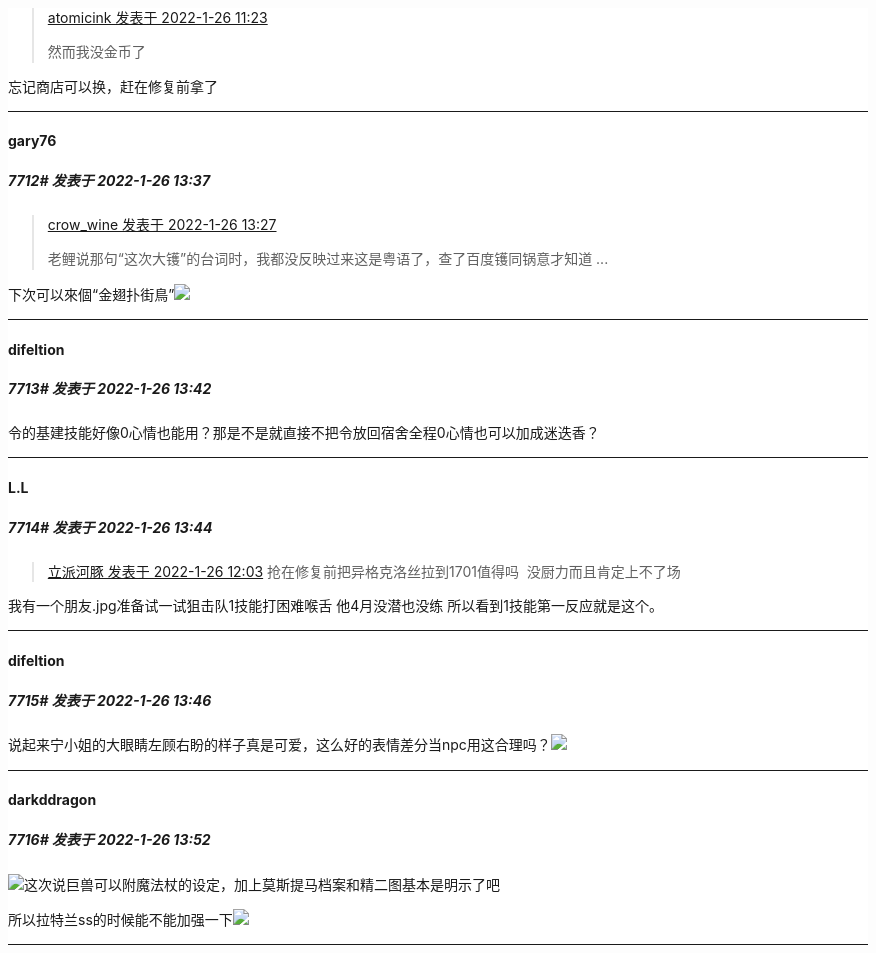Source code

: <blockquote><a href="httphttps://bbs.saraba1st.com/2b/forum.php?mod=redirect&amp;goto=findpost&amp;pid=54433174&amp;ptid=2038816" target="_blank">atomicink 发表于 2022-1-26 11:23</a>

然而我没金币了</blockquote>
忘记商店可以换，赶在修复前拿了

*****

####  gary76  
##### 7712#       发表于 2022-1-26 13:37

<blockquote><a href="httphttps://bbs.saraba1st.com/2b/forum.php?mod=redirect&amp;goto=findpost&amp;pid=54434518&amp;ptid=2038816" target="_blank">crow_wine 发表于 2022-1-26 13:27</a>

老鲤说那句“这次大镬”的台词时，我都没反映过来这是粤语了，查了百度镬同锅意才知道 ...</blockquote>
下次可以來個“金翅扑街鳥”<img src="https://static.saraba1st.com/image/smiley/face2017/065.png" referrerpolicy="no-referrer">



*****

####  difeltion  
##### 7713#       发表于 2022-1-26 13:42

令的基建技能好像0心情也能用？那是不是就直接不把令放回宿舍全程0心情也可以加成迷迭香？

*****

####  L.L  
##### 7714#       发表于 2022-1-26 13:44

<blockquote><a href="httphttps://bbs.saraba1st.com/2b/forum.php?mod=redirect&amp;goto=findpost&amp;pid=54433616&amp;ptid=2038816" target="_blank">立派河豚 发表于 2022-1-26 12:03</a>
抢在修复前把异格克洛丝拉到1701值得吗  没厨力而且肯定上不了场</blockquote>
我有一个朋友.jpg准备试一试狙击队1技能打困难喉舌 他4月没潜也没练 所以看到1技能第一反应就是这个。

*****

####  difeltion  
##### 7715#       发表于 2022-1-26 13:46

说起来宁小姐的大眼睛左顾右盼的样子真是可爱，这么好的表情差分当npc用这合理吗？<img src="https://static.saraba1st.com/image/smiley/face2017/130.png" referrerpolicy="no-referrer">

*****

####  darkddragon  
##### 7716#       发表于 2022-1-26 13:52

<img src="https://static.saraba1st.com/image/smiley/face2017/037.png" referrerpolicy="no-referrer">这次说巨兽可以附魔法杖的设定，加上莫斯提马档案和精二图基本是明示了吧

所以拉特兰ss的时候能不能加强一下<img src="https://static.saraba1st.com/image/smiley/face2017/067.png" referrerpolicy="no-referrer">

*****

(Task directions):
Lay out the record lines from the one containing "发表于 2022-1-26 11:23</a>" up to and including the one containing "发表于 2022-1-26 13:37" as a numbered list, leaving out blank lines.

(Worked solution):
1. : <blockquote><a href="httphttps://bbs.saraba1st.com/2b/forum.php?mod=redirect&amp;goto=findpost&amp;pid=54433174&amp;ptid=2038816" target="_blank">atomicink 发表于 2022-1-26 11:23</a>
2. 然而我没金币了</blockquote>
3. 忘记商店可以换，赶在修复前拿了
4. *****
5. ####  gary76  
6. ##### 7712#       发表于 2022-1-26 13:37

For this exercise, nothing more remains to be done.